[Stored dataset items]
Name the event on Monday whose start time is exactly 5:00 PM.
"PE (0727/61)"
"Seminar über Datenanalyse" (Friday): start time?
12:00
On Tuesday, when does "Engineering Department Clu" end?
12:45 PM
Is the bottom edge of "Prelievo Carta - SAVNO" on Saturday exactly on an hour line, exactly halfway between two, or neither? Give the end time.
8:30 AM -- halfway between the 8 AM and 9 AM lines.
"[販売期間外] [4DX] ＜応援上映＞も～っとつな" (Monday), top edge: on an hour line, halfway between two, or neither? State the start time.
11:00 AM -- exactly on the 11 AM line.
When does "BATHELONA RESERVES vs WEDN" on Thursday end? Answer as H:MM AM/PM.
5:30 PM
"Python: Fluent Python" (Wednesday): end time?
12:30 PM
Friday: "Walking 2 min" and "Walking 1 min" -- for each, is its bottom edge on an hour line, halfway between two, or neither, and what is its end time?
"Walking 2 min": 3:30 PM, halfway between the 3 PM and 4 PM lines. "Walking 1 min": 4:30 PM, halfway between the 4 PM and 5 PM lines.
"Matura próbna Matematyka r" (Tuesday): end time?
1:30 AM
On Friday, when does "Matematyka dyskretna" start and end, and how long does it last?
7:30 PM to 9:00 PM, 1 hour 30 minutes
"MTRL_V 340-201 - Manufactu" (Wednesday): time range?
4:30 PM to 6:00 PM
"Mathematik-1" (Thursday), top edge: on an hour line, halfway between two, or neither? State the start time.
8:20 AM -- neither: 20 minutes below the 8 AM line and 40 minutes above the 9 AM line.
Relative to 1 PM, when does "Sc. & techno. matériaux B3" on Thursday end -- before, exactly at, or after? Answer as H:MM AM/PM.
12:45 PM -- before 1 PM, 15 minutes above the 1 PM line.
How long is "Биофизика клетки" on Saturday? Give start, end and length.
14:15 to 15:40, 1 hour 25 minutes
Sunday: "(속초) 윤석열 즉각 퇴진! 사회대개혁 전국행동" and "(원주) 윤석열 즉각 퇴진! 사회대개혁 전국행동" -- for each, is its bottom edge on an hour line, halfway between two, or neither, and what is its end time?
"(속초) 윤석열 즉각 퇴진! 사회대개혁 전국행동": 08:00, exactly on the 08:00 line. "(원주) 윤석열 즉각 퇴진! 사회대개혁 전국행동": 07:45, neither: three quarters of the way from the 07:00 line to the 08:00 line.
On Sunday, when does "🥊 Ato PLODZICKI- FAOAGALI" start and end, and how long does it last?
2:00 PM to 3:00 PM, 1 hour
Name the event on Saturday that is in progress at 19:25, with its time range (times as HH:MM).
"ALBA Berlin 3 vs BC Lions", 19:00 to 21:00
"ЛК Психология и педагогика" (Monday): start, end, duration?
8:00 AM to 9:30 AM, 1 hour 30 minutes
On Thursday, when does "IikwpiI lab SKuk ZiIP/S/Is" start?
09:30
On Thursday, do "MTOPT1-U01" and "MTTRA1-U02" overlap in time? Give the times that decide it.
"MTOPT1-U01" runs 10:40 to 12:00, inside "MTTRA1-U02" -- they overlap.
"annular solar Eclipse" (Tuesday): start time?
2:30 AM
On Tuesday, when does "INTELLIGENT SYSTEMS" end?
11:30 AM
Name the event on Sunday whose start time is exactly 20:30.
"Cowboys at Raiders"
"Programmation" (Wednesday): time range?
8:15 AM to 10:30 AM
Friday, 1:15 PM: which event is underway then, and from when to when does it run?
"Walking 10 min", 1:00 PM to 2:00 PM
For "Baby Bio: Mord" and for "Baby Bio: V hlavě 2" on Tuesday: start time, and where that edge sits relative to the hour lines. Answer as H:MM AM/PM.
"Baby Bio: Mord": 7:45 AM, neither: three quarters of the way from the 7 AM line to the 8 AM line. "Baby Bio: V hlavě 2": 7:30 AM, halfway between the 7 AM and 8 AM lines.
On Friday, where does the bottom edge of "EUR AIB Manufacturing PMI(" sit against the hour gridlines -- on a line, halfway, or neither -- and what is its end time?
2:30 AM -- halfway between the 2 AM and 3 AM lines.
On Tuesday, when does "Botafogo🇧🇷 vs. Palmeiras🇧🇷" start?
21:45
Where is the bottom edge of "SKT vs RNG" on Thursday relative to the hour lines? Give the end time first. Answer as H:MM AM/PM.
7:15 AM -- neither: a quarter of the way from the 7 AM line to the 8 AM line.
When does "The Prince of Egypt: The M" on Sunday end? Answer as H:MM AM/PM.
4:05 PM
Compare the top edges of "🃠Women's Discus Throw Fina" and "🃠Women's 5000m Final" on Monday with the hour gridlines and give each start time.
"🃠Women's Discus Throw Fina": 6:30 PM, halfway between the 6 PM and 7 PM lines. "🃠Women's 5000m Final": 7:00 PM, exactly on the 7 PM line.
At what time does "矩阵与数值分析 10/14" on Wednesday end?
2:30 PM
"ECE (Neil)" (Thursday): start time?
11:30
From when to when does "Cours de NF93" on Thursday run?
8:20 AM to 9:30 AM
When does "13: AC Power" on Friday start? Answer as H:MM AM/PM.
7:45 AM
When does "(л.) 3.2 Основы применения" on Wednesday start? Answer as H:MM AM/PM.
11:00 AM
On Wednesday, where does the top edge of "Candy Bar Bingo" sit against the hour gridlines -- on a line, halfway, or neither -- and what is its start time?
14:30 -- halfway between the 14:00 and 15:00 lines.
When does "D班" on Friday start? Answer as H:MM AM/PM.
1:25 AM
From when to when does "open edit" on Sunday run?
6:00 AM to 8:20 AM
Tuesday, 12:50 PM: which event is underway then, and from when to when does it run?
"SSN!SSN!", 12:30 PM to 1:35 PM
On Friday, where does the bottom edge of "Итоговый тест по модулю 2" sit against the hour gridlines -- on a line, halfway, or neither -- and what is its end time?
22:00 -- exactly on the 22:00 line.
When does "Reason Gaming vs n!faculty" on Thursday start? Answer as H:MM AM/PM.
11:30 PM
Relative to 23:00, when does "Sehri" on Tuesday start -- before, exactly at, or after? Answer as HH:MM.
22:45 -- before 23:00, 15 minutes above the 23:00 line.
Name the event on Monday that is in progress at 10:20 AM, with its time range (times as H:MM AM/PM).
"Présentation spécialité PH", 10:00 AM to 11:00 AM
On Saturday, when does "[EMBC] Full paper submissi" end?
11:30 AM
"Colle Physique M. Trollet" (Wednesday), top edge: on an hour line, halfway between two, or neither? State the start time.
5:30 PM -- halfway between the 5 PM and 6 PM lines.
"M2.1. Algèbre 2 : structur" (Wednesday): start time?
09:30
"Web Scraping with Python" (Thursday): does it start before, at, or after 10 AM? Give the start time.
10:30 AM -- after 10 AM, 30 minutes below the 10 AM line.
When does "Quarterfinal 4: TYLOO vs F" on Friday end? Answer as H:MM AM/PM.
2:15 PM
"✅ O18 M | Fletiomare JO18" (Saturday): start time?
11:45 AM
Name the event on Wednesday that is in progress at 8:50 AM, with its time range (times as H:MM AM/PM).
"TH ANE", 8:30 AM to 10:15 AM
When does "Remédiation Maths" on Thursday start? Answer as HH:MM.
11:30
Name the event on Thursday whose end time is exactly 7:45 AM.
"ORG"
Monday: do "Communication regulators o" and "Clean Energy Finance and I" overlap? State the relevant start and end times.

REQUIRED TASK
Repeat every one of the records above word for word, keeping their original order and line breaks.

THE RESULT
Name the event on Monday whose start time is exactly 5:00 PM.
"PE (0727/61)"
"Seminar über Datenanalyse" (Friday): start time?
12:00
On Tuesday, when does "Engineering Department Clu" end?
12:45 PM
Is the bottom edge of "Prelievo Carta - SAVNO" on Saturday exactly on an hour line, exactly halfway between two, or neither? Give the end time.
8:30 AM -- halfway between the 8 AM and 9 AM lines.
"[販売期間外] [4DX] ＜応援上映＞も～っとつな" (Monday), top edge: on an hour line, halfway between two, or neither? State the start time.
11:00 AM -- exactly on the 11 AM line.
When does "BATHELONA RESERVES vs WEDN" on Thursday end? Answer as H:MM AM/PM.
5:30 PM
"Python: Fluent Python" (Wednesday): end time?
12:30 PM
Friday: "Walking 2 min" and "Walking 1 min" -- for each, is its bottom edge on an hour line, halfway between two, or neither, and what is its end time?
"Walking 2 min": 3:30 PM, halfway between the 3 PM and 4 PM lines. "Walking 1 min": 4:30 PM, halfway between the 4 PM and 5 PM lines.
"Matura próbna Matematyka r" (Tuesday): end time?
1:30 AM
On Friday, when does "Matematyka dyskretna" start and end, and how long does it last?
7:30 PM to 9:00 PM, 1 hour 30 minutes
"MTRL_V 340-201 - Manufactu" (Wednesday): time range?
4:30 PM to 6:00 PM
"Mathematik-1" (Thursday), top edge: on an hour line, halfway between two, or neither? State the start time.
8:20 AM -- neither: 20 minutes below the 8 AM line and 40 minutes above the 9 AM line.
Relative to 1 PM, when does "Sc. & techno. matériaux B3" on Thursday end -- before, exactly at, or after? Answer as H:MM AM/PM.
12:45 PM -- before 1 PM, 15 minutes above the 1 PM line.
How long is "Биофизика клетки" on Saturday? Give start, end and length.
14:15 to 15:40, 1 hour 25 minutes
Sunday: "(속초) 윤석열 즉각 퇴진! 사회대개혁 전국행동" and "(원주) 윤석열 즉각 퇴진! 사회대개혁 전국행동" -- for each, is its bottom edge on an hour line, halfway between two, or neither, and what is its end time?
"(속초) 윤석열 즉각 퇴진! 사회대개혁 전국행동": 08:00, exactly on the 08:00 line. "(원주) 윤석열 즉각 퇴진! 사회대개혁 전국행동": 07:45, neither: three quarters of the way from the 07:00 line to the 08:00 line.
On Sunday, when does "🥊 Ato PLODZICKI- FAOAGALI" start and end, and how long does it last?
2:00 PM to 3:00 PM, 1 hour
Name the event on Saturday that is in progress at 19:25, with its time range (times as HH:MM).
"ALBA Berlin 3 vs BC Lions", 19:00 to 21:00
"ЛК Психология и педагогика" (Monday): start, end, duration?
8:00 AM to 9:30 AM, 1 hour 30 minutes
On Thursday, when does "IikwpiI lab SKuk ZiIP/S/Is" start?
09:30
On Thursday, do "MTOPT1-U01" and "MTTRA1-U02" overlap in time? Give the times that decide it.
"MTOPT1-U01" runs 10:40 to 12:00, inside "MTTRA1-U02" -- they overlap.
"annular solar Eclipse" (Tuesday): start time?
2:30 AM
On Tuesday, when does "INTELLIGENT SYSTEMS" end?
11:30 AM
Name the event on Sunday whose start time is exactly 20:30.
"Cowboys at Raiders"
"Programmation" (Wednesday): time range?
8:15 AM to 10:30 AM
Friday, 1:15 PM: which event is underway then, and from when to when does it run?
"Walking 10 min", 1:00 PM to 2:00 PM
For "Baby Bio: Mord" and for "Baby Bio: V hlavě 2" on Tuesday: start time, and where that edge sits relative to the hour lines. Answer as H:MM AM/PM.
"Baby Bio: Mord": 7:45 AM, neither: three quarters of the way from the 7 AM line to the 8 AM line. "Baby Bio: V hlavě 2": 7:30 AM, halfway between the 7 AM and 8 AM lines.
On Friday, where does the bottom edge of "EUR AIB Manufacturing PMI(" sit against the hour gridlines -- on a line, halfway, or neither -- and what is its end time?
2:30 AM -- halfway between the 2 AM and 3 AM lines.
On Tuesday, when does "Botafogo🇧🇷 vs. Palmeiras🇧🇷" start?
21:45
Where is the bottom edge of "SKT vs RNG" on Thursday relative to the hour lines? Give the end time first. Answer as H:MM AM/PM.
7:15 AM -- neither: a quarter of the way from the 7 AM line to the 8 AM line.
When does "The Prince of Egypt: The M" on Sunday end? Answer as H:MM AM/PM.
4:05 PM
Compare the top edges of "🃠Women's Discus Throw Fina" and "🃠Women's 5000m Final" on Monday with the hour gridlines and give each start time.
"🃠Women's Discus Throw Fina": 6:30 PM, halfway between the 6 PM and 7 PM lines. "🃠Women's 5000m Final": 7:00 PM, exactly on the 7 PM line.
At what time does "矩阵与数值分析 10/14" on Wednesday end?
2:30 PM
"ECE (Neil)" (Thursday): start time?
11:30
From when to when does "Cours de NF93" on Thursday run?
8:20 AM to 9:30 AM
When does "13: AC Power" on Friday start? Answer as H:MM AM/PM.
7:45 AM
When does "(л.) 3.2 Основы применения" on Wednesday start? Answer as H:MM AM/PM.
11:00 AM
On Wednesday, where does the top edge of "Candy Bar Bingo" sit against the hour gridlines -- on a line, halfway, or neither -- and what is its start time?
14:30 -- halfway between the 14:00 and 15:00 lines.
When does "D班" on Friday start? Answer as H:MM AM/PM.
1:25 AM
From when to when does "open edit" on Sunday run?
6:00 AM to 8:20 AM
Tuesday, 12:50 PM: which event is underway then, and from when to when does it run?
"SSN!SSN!", 12:30 PM to 1:35 PM
On Friday, where does the bottom edge of "Итоговый тест по модулю 2" sit against the hour gridlines -- on a line, halfway, or neither -- and what is its end time?
22:00 -- exactly on the 22:00 line.
When does "Reason Gaming vs n!faculty" on Thursday start? Answer as H:MM AM/PM.
11:30 PM
Relative to 23:00, when does "Sehri" on Tuesday start -- before, exactly at, or after? Answer as HH:MM.
22:45 -- before 23:00, 15 minutes above the 23:00 line.
Name the event on Monday that is in progress at 10:20 AM, with its time range (times as H:MM AM/PM).
"Présentation spécialité PH", 10:00 AM to 11:00 AM
On Saturday, when does "[EMBC] Full paper submissi" end?
11:30 AM
"Colle Physique M. Trollet" (Wednesday), top edge: on an hour line, halfway between two, or neither? State the start time.
5:30 PM -- halfway between the 5 PM and 6 PM lines.
"M2.1. Algèbre 2 : structur" (Wednesday): start time?
09:30
"Web Scraping with Python" (Thursday): does it start before, at, or after 10 AM? Give the start time.
10:30 AM -- after 10 AM, 30 minutes below the 10 AM line.
When does "Quarterfinal 4: TYLOO vs F" on Friday end? Answer as H:MM AM/PM.
2:15 PM
"✅ O18 M | Fletiomare JO18" (Saturday): start time?
11:45 AM
Name the event on Wednesday that is in progress at 8:50 AM, with its time range (times as H:MM AM/PM).
"TH ANE", 8:30 AM to 10:15 AM
When does "Remédiation Maths" on Thursday start? Answer as HH:MM.
11:30
Name the event on Thursday whose end time is exactly 7:45 AM.
"ORG"
Monday: do "Communication regulators o" and "Clean Energy Finance and I" overlap? State the relevant start and end times.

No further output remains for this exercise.